Posted by: Batocchio | December 07, 2006 at 07:40 PM
as i said above, Bush is not going to let someone else be the Decider:
White House advisers say Bush won't react in detail to the ISG report for several weeks, while he assesses it and awaits various internal government reports on the situation from his own advisers. Bush tells aides he doesn't want to "outsource" his role as commander in chief. Some Bush allies say this is a way to buy some time as the president tries to decide how to deal with rising pressure to alter his strategy in Iraq and hopes the critical media focus on the Iraq war will soften.
Posted by: cleek | December 08, 2006 at 11:13 AM
"Some Bush allies say this is a way to buy some time as the president tries to decide how to deal with rising pressure to alter his strategy in Iraq and hopes the critical media focus on the Iraq war will soften."

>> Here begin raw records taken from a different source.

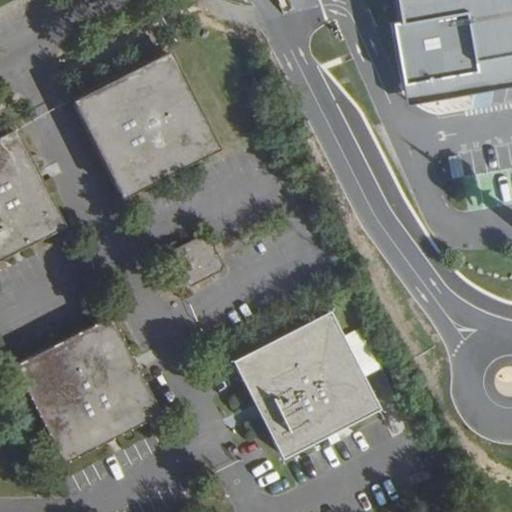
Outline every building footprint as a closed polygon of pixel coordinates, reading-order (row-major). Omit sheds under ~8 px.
[(122,74),(71,99),(120,195),(215,147),(166,52),(122,74)] [(12,131),(0,137),(0,260),(62,229),(12,131)] [(224,265),(207,231),(170,250),(186,284),(224,265)] [(379,410),(332,314),(236,360),(283,456),(379,410)] [(114,328),(20,374),(44,421),(70,473),(117,449),(162,426),(114,328)]
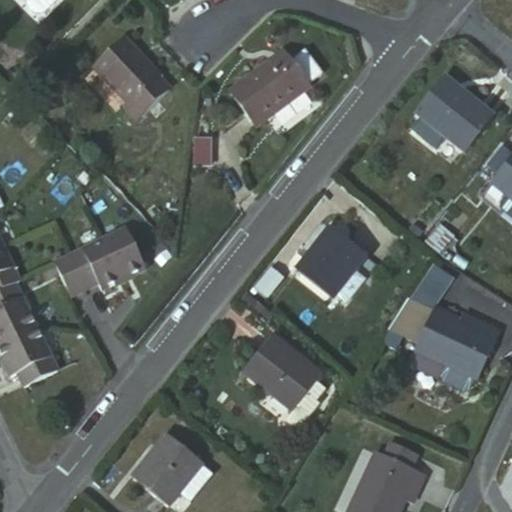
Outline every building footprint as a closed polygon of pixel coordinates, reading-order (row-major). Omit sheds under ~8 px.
[(23,0),(28,5),(26,7),(25,13),(27,19),(31,24),(37,25),(43,23),(65,1),(63,0),(23,0)] [(169,100),(119,50),(91,85),(125,117),(120,122),(136,136),(169,100)] [(308,92),(283,58),(267,68),(269,71),(258,79),(255,75),(228,97),(255,131),(308,92)] [(481,125),(431,85),(403,123),(452,162),(481,125)] [(194,140),(194,168),(211,169),(211,140),(194,140)] [(511,163),(505,158),(475,196),(511,225),(511,163)] [(320,300),(349,263),(314,236),(281,278),(316,305),(320,300)] [(113,242),(90,253),(111,293),(132,282),(113,242)] [(90,253),(58,268),(72,303),(87,297),(90,303),(111,293),(90,253)] [(362,275),(349,263),(320,300),(333,313),(362,275)] [(72,303),(58,268),(40,277),(57,310),(72,303)] [(9,294),(0,275),(0,298),(3,297),(9,294)] [(413,279),(395,308),(418,321),(419,318),(435,293),(413,279)] [(0,349),(23,337),(3,297),(0,298),(0,349)] [(256,325),(232,305),(225,313),(250,333),(256,325)] [(392,305),(372,334),(402,350),(418,321),(395,308),(392,305)] [(418,321),(402,350),(398,357),(429,374),(456,388),(460,391),(485,341),(458,324),(451,336),(419,318),(418,321)] [(45,382),(23,337),(0,349),(0,386),(2,385),(8,400),(45,382)] [(309,382),(259,344),(235,378),(285,417),(309,382)] [(456,388),(429,374),(424,386),(425,390),(442,401),(449,400),(456,388)] [(148,511),(156,502),(180,470),(143,442),(109,487),(140,511),(148,511)] [(373,463),(405,481),(412,466),(381,448),(373,463)] [(511,458),(500,449),(490,470),(511,484),(511,490),(510,492),(511,493),(511,458)] [(400,511),(414,486),(405,481),(373,463),(366,458),(334,511),(400,511)] [(175,511),(196,484),(180,470),(156,502),(169,511),(175,511)]
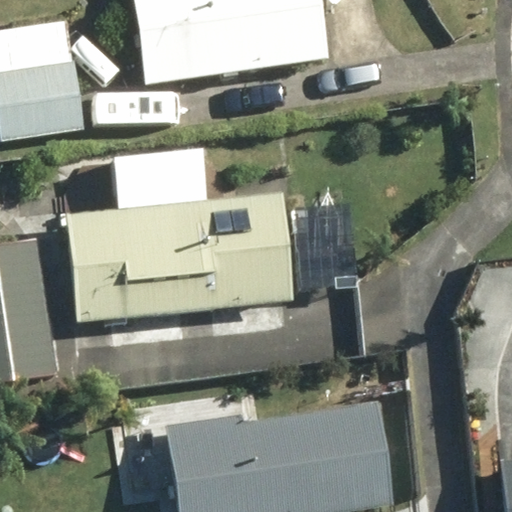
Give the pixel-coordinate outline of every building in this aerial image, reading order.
[(127,0),(140,90),(318,65),(309,0),(127,0)] [(57,27),(0,36),(0,146),(75,134),(57,27)] [(273,203),(60,224),(71,331),(284,310),(273,203)] [(30,247),(0,251),(0,388),(50,381),(30,247)] [(242,422),(159,434),(167,485),(170,511),(384,511),(371,412),(243,430),(242,422)] [(511,511),(511,467),(493,469),(496,511),(511,511)]
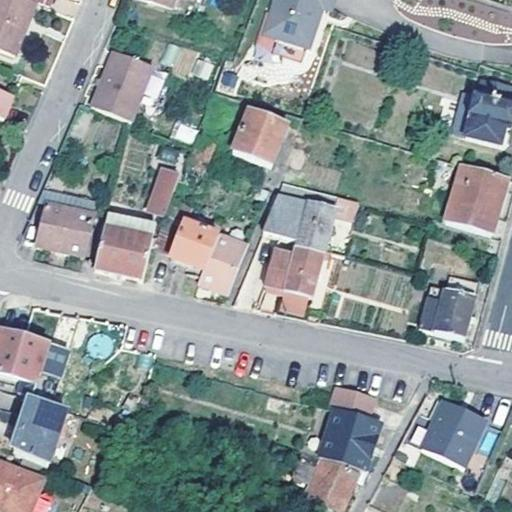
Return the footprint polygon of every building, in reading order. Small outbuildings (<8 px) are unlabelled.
[(0,0),(0,53),(5,56),(28,5),(19,0),(0,0)] [(47,0),(19,0),(28,5),(43,10),(47,0)] [(137,0),(171,10),(173,0),(137,0)] [(279,17),(273,35),(306,48),(321,7),(330,9),(332,0),(277,0),(273,13),(279,17)] [(180,68),(185,50),(169,45),(164,63),(180,68)] [(110,53),(90,108),(128,122),(149,68),(110,53)] [(224,76),(219,91),(227,94),(233,80),(224,76)] [(481,82),(476,100),(484,102),(488,84),(481,82)] [(476,100),(465,140),(499,150),(505,131),(511,133),(511,127),(511,89),(488,84),(484,102),(476,100)] [(212,97),(192,151),(189,160),(207,166),(225,120),(230,122),(236,107),(212,97)] [(307,104),(300,122),(312,125),(317,107),(307,104)] [(287,128),(249,113),(232,155),(270,170),(287,128)] [(172,136),(191,144),(196,130),(177,123),(172,136)] [(507,183),(462,169),(445,225),(489,239),(497,213),(507,183)] [(169,204),(176,182),(176,179),(161,175),(149,215),(163,220),(169,204)] [(278,198),(263,237),(299,249),(294,264),(273,256),(263,288),(308,303),(335,219),(278,198)] [(45,209),(37,250),(54,253),(83,259),(93,213),(84,211),(83,217),(45,209)] [(107,220),(104,231),(151,240),(154,229),(107,220)] [(217,239),(163,220),(156,241),(153,248),(171,258),(170,264),(201,274),(217,239)] [(153,248),(156,241),(151,240),(104,231),(93,272),(119,278),(141,283),(149,248),(153,248)] [(201,274),(198,284),(226,295),(245,249),(217,239),(201,274)] [(431,289),(419,332),(464,343),(473,312),(479,289),(450,281),(446,293),(431,289)] [(301,321),(303,322),(308,303),(263,288),(261,296),(280,301),(276,312),(301,321)] [(46,349),(0,335),(0,379),(20,385),(15,400),(28,404),(46,349)] [(66,355),(46,349),(28,404),(48,411),(66,355)] [(318,462),(366,476),(371,459),(381,429),(369,425),(371,419),(376,402),(335,389),(329,409),(328,412),(334,414),(321,452),(318,462)] [(291,400),(262,394),(256,413),(277,419),(281,405),(288,406),(291,400)] [(48,411),(28,404),(14,458),(47,472),(54,475),(72,420),(48,411)] [(422,452),(465,473),(488,424),(467,414),(465,420),(455,414),(456,410),(446,404),(422,452)] [(467,414),(456,410),(455,414),(465,420),(467,414)] [(303,458),(318,462),(321,452),(302,446),(299,457),(303,458)] [(42,485),(47,472),(14,458),(8,471),(42,485)] [(360,488),(366,476),(318,462),(303,458),(294,481),(309,488),(304,501),(327,511),(343,511),(354,487),(360,488)] [(8,471),(0,467),(0,511),(9,508),(18,511),(30,511),(42,485),(8,471)] [(275,489),(252,481),(249,492),(292,508),(298,495),(276,485),(275,489)]
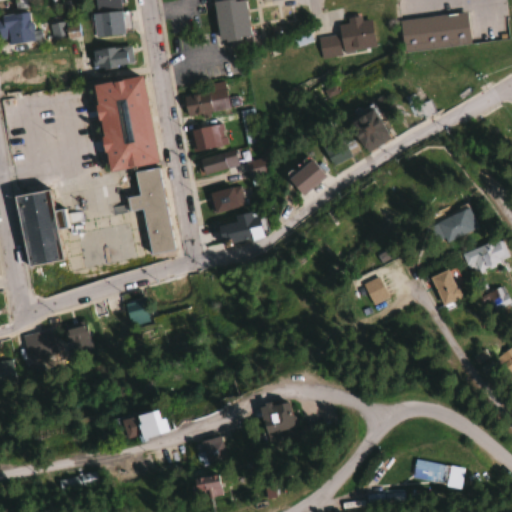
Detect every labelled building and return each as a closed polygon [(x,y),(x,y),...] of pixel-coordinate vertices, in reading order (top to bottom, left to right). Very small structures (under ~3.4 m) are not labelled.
[(119,9),(118,0),(91,0),(92,10),(119,9)] [(242,1),(240,1),(239,0),(208,0),(214,44),(246,40),(242,1)] [(403,51),(399,19),(465,11),(469,43),(403,51)] [(92,36),(122,33),(120,12),(90,15),(92,36)] [(0,15),(1,44),(30,43),(29,14),(0,15)] [(368,17),(336,23),(338,35),(317,38),(320,58),(374,48),(368,17)] [(89,51),(93,70),(132,62),(128,43),(89,51)] [(103,170),(152,163),(138,75),(89,83),(103,170)] [(184,116),(227,108),(223,84),(180,92),(184,116)] [(432,111),(428,101),(414,106),(417,116),(432,111)] [(386,140),(370,108),(344,120),(360,153),(386,140)] [(226,145),(221,122),(188,130),(193,152),(226,145)] [(353,139),(326,139),(326,159),(353,159),(353,139)] [(201,175),(236,164),(232,150),(196,160),(201,175)] [(300,195),(322,176),(305,157),(283,177),(300,195)] [(245,162),(248,177),(265,173),(262,158),(245,162)] [(157,167),(132,171),(136,196),(124,198),(126,211),(140,209),(147,254),(170,251),(157,167)] [(244,205),(239,185),(206,193),(211,213),(244,205)] [(54,229),(66,227),(63,208),(48,210),(45,189),(12,195),(23,265),(59,259),(54,229)] [(464,206),(455,209),(454,205),(441,210),(444,216),(431,222),(440,243),(474,229),(464,206)] [(262,237),(258,211),(232,215),(234,222),(216,225),(219,244),(262,237)] [(470,275),(506,259),(496,237),(460,253),(470,275)] [(427,276),(440,304),(457,296),(444,268),(427,276)] [(371,305),(385,298),(373,275),(359,283),(371,305)] [(492,308),(506,304),(501,286),(487,291),(492,308)] [(130,328),(149,324),(143,299),(124,304),(130,328)] [(96,316),(102,344),(125,340),(120,311),(96,316)] [(157,323),(163,351),(195,344),(189,317),(157,323)] [(91,350),(85,321),(65,325),(72,355),(91,350)] [(56,354),(49,329),(21,336),(27,362),(56,354)] [(0,382),(14,380),(10,359),(0,361),(0,382)] [(286,401),(256,407),(262,436),(292,430),(286,401)] [(150,411),(119,417),(124,441),(155,434),(150,411)] [(225,458),(218,436),(198,442),(206,465),(225,458)] [(458,485),(460,466),(412,461),(410,480),(458,485)] [(98,484),(95,471),(57,481),(60,493),(98,484)] [(220,497),(217,476),(191,479),(194,500),(220,497)]
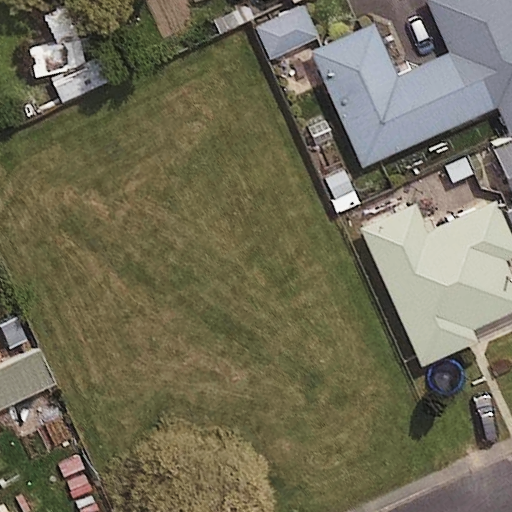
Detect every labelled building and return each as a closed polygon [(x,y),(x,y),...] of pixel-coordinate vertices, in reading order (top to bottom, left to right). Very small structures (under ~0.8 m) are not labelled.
[(59,60),(79,50),(55,0),(47,0),(25,11),(50,64),(59,60)] [(312,29),(297,0),(293,0),(253,20),(269,51),(312,29)] [(506,130),(511,127),(511,0),(425,0),(446,46),(391,71),(366,16),(305,43),(356,158),(491,98),(506,130)] [(50,64),(44,67),(59,99),(95,83),(79,50),(59,60),(50,64)] [(475,183),(499,172),(511,197),(511,196),(511,127),(506,130),(485,139),(490,150),(465,161),(475,183)] [(510,242),(488,193),(458,206),(444,176),(353,217),(414,355),(469,331),(464,319),(511,298),(511,286),(495,248),(510,242)] [(511,196),(511,197),(500,202),(511,227),(511,196)] [(0,399),(47,379),(32,344),(0,356),(0,399)]
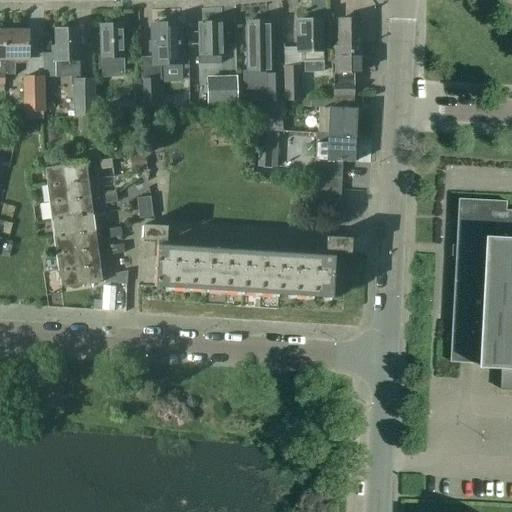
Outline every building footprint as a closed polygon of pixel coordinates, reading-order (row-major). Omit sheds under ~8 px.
[(332,87),(332,97),(354,97),(354,74),(360,74),(360,21),(337,21),(338,48),(331,48),(331,74),(334,74),(334,87),(332,87)] [(323,71),(322,52),(322,22),(300,22),(300,35),(296,35),(297,53),(300,52),(300,63),(303,63),(303,72),(323,71)] [(270,72),(269,23),(245,23),(246,55),(246,73),(270,72)] [(151,25),(153,58),(153,66),(162,66),(181,65),(179,24),(151,25)] [(222,55),(222,24),(198,24),(198,56),(201,56),(201,65),(220,64),(220,55),(222,55)] [(99,27),(100,59),(100,77),(122,76),(122,58),(124,58),(123,26),(99,27)] [(79,61),(78,30),(75,30),(75,28),(66,28),(66,31),(54,31),(54,48),(51,48),(51,62),(55,62),(55,78),(79,77),(78,61),(79,61)] [(3,31),(4,61),(28,61),(27,31),(3,31)] [(302,100),(301,66),(284,67),(285,101),(302,100)] [(284,101),(283,73),(266,74),(267,101),(284,101)] [(43,78),(23,78),(24,112),(26,112),(26,120),(43,120),(42,112),(44,112),(43,78)] [(73,79),(73,117),(95,117),(94,79),(73,79)] [(235,79),(207,80),(207,105),(235,105),(235,79)] [(157,80),(141,80),(143,112),(159,111),(157,82),(157,80)] [(354,97),(332,97),(325,99),(312,100),(311,108),(319,108),(317,134),(355,136),(357,110),(354,110),(354,97)] [(136,101),(116,102),(116,115),(137,114),(136,101)] [(284,119),(284,115),(283,102),(261,104),(262,119),(261,119),(260,131),(271,132),(271,131),(284,132),(283,119),(284,119)] [(260,143),(270,143),(271,144),(271,139),(271,132),(260,131),(260,143)] [(315,161),(319,161),(318,177),(340,178),(341,162),(354,163),(355,136),(317,134),(316,134),(316,144),(315,161)] [(129,155),(132,172),(147,170),(144,153),(129,155)] [(99,162),(100,170),(112,168),(111,160),(99,162)] [(47,186),(88,181),(85,163),(44,169),(47,186)] [(342,178),(340,178),(318,177),(317,177),(317,190),(341,191),(342,178)] [(88,181),(47,186),(49,203),(90,197),(88,181)] [(317,190),(317,202),(341,203),(341,191),(317,190)] [(103,196),(104,204),(117,203),(116,194),(103,196)] [(139,216),(152,214),(149,195),(137,196),(139,216)] [(90,197),(49,203),(51,220),(92,214),(90,197)] [(453,322),(451,363),(460,363),(483,364),(483,368),(498,369),(502,369),(501,391),(511,391),(511,211),(493,210),(494,201),(460,200),(459,217),(453,322)] [(341,203),(317,202),(316,215),(340,216),(341,203)] [(92,214),(51,220),(54,236),(95,231),(92,214)] [(154,287),(277,295),(330,298),(333,252),(349,253),(350,239),(326,237),(325,256),(165,246),(166,227),(142,226),(141,240),(157,241),(154,287)] [(108,229),(109,238),(121,236),(120,228),(108,229)] [(95,231),(54,236),(56,253),(97,248),(95,231)] [(110,246),(111,255),(124,253),(123,245),(110,246)] [(97,248),(56,253),(58,270),(99,265),(97,248)] [(99,265),(58,270),(61,288),(102,282),(99,265)]
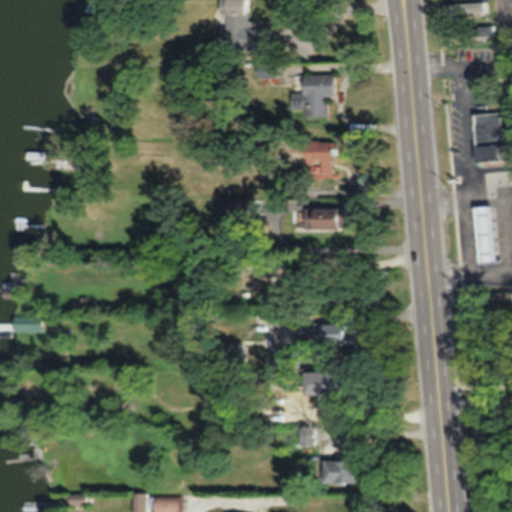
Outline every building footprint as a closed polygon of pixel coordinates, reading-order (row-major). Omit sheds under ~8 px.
[(219,0),(217,49),(268,51),(269,28),(255,28),(255,21),(247,20),(247,0),(219,0)] [(494,26),(449,26),(449,36),(494,36),(494,26)] [(335,96),(335,74),(301,74),(301,94),(292,94),(292,108),(303,108),(303,115),(328,116),(328,96),(335,96)] [(508,143),(502,143),(501,112),(473,114),(475,162),(509,160),(508,143)] [(305,150),(305,173),(331,173),(332,141),(300,141),(300,150),(305,150)] [(482,254),(502,252),(497,193),(477,195),(482,254)] [(252,197),(222,197),(222,217),(252,217),(252,197)] [(337,207),(300,207),(300,228),(337,228),(337,207)] [(316,325),(316,343),(350,343),(350,324),(316,325)] [(216,369),(243,369),(243,343),(216,343),(216,369)] [(274,379),(301,379),(301,346),(274,346),(274,379)] [(323,396),(344,396),(344,370),(323,370),(323,396)] [(299,444),(316,444),(316,426),(299,426),(299,444)] [(354,460),(321,460),(321,482),(354,482),(354,460)]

First of all, calling a botched occupation a "war" is a shibboleth among shibboleths. The war was over when the Decider called "mission accomplished". I can't stress that often enough or strongly enough. Like the vaunted "war" on terror, it's really the only paper cover the Preznit has for being a "war president" and presuming to trump all manner of Constitutional checks and balances. The "bothched occupation president" just doesn't sound as glorious. Repeat after me, history fans, CONGRESS HAS NOT DECLARED WAR SINCE 1941.
Pursuant to the above in caps, media focus has yet to get critical until every article written by every responsible journalist refers to our current mess in terms of "the so-called war on terror", "the botched occupation of Iraq", and "the self-proclaimed "war president"". It's no good debating the qualities of a "steak" when what you have on your plate is a cowplop.
Now. Let's start dealing with the cowplop in the cold light of what we've actually been swallowing since 9/11. That's what I call "critical" focus.
Posted by: Jacob Hesterly | December 08, 2006 at 08:03 PM
Jacob Hesterly is right. There is no war. There is a failed occupation, now nearly 4 years old. If it had not failed, the occupation would have ended in 2003. To repeat:
The occupation has failed, is failing and is a failure.
A successful post-war occupation would have quickly produced a functioning government and society capable of rebuilding damaged infrastructure and getting on with the business of being a sovereign nation and people.
If the occupation were not a failure, there now would be no U.S. occupation. It would have been over in 2003 or early 2004.
This is why occupation has failed, is failing and is a failure.
The cardinal proof of failure is that the occupation still exists and nobody today can predict how or when it might ever end.